How to triangulate two 3d lines

[assafMOCAP]

Hi guys,
I am working on an computer vision project.
the project uses two cameras to triangulate an object in front of the cameras.

Homework Statement

Express the object's location in 3d coordinates relative to the cameras.

Homework Equations

From the software i can get two line equations.
The line equations are for lines going through the centers of the lens and the center of the object itself
1: a1x1+b1y1+c1=0
2: a2x2+b2y2+c2=0
Known parameters are the a1,a2,b1,b2,c1,c2
Also know is the relation between the two cameras (The Fundamental matrix 3X3)
Also, the object coordinates in 2d on a projection plane from each camera is known (i.e. x1,y1 and x2,y2 )
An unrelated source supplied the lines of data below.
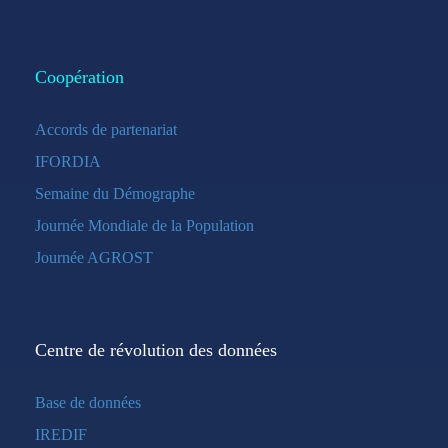
Coopération
Accords de partenariat
IFORDIA
Semaine du Démographe
Journée Mondiale de la Population
Journée AGROST
Centre de révolution des données
Base de données
IREDIF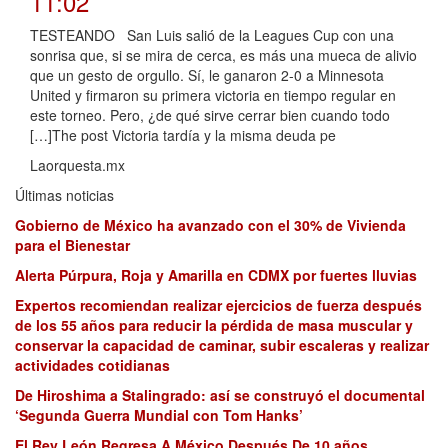
11:02
TESTEANDO San Luis salió de la Leagues Cup con una
sonrisa que, si se mira de cerca, es más una mueca de alivio
que un gesto de orgullo. Sí, le ganaron 2-0 a Minnesota
United y firmaron su primera victoria en tiempo regular en
este torneo. Pero, ¿de qué sirve cerrar bien cuando todo
[…]The post Victoria tardía y la misma deuda pe
Laorquesta.mx
Últimas noticias
Gobierno de México ha avanzado con el 30% de Vivienda
para el Bienestar
Alerta Púrpura, Roja y Amarilla en CDMX por fuertes lluvias
Expertos recomiendan realizar ejercicios de fuerza después
de los 55 años para reducir la pérdida de masa muscular y
conservar la capacidad de caminar, subir escaleras y realizar
actividades cotidianas
De Hiroshima a Stalingrado: así se construyó el documental
‘Segunda Guerra Mundial con Tom Hanks’
El Rey León Regresa A México Después De 10 años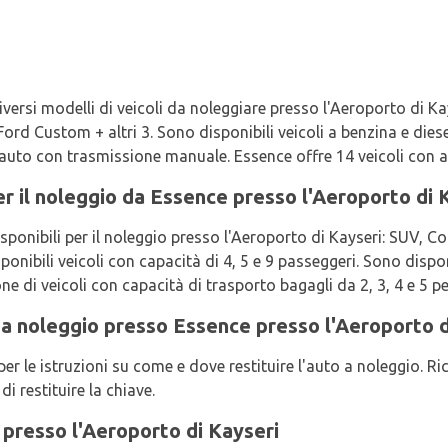
versi modelli di veicoli da noleggiare presso l'Aeroporto di Kays
ord Custom + altri 3. Sono disponibili veicoli a benzina e diese
auto con trasmissione manuale. Essence offre 14 veicoli con a
 per il noleggio da Essence presso l'Aeroporto di 
isponibili per il noleggio presso l'Aeroporto di Kayseri: SUV, C
ibili veicoli con capacità di 4, 5 e 9 passeggeri. Sono disponib
e di veicoli con capacità di trasporto bagagli da 2, 3, 4 e 5 pe
o a noleggio presso Essence presso l'Aeroporto d
 le istruzioni su come e dove restituire l'auto a noleggio. Ric
di restituire la chiave.
presso l'Aeroporto di Kayseri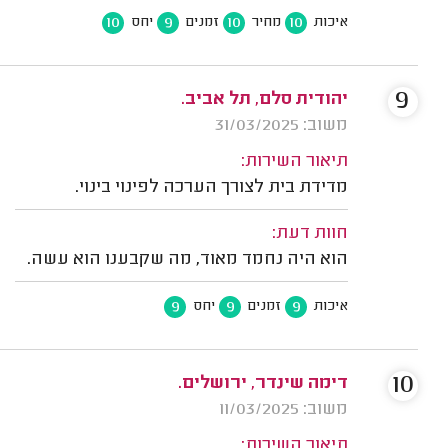
10
9
10
10
איכות
מחיר
זמנים
יחס
9
יהודית סלם, תל אביב.
משוב: 31/03/2025
תיאור השירות:
מדידת בית לצורך הערכה לפינוי בינוי.
חוות דעת:
הוא היה נחמד מאוד, מה שקבענו הוא עשה.
9
9
9
איכות
זמנים
יחס
10
דימה שינדר, ירושלים.
משוב: 11/03/2025
תיאור השירות: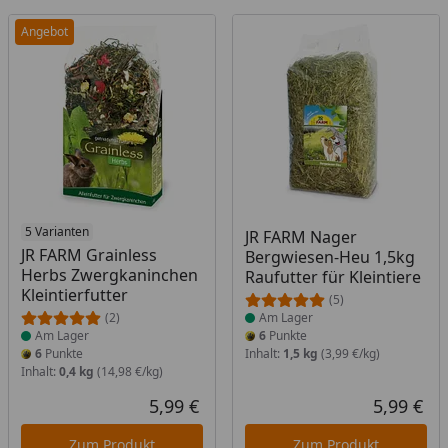
Angebot
Produkt am Lager
5 Varianten
Produkt am Lager
JR FARM Nager
JR FARM Grainless
Bergwiesen-Heu 1,5kg
Herbs Zwergkaninchen
Raufutter für Kleintiere
Kleintierfutter
(5)
(2)
Am Lager
Am Lager
6
Punkte
6
Punkte
Inhalt:
1,5 kg
(3,99 €/kg)
Inhalt:
0,4 kg
(14,98 €/kg)
5,99 €
5,99 €
Aktueller Preis
Akt
Zum Produkt
Zum Produkt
Sadly, the lines do not meet, so its also needed to calculate the shortest line that connects both lines and treat its middle as the object's center.

The Attempt at a Solution

how to calculate a vector that originates from the middle of the two cameras, to the object.

 

[geoffrey159]

Homework Statement

Express the object's location in 3d coordinates relative to the cameras.

Let's say that your original coordinate system is $(O,\vec i,\vec j,\vec k)$
You want to set a camera in $O'$ and $O''$, and set a coordinate system in $O'$ and $O''$.

If $M$ has coordinates $(x,y,z)$ in the original coordinate system, its coordinates $(x',y',z')$ in $(O',\vec I,\vec J,\vec K)$ satisfy

$\begin{pmatrix} x \\ y \\ z \end{pmatrix} = \vec{OO'} + P . \begin{pmatrix} x' \\ y' \\ z' \end{pmatrix}$

where $P$ is the change of basis matrix from $(\vec i,\vec j,\vec k)$ to $(\vec I,\vec J,\vec K)$. Similarly for the other camera.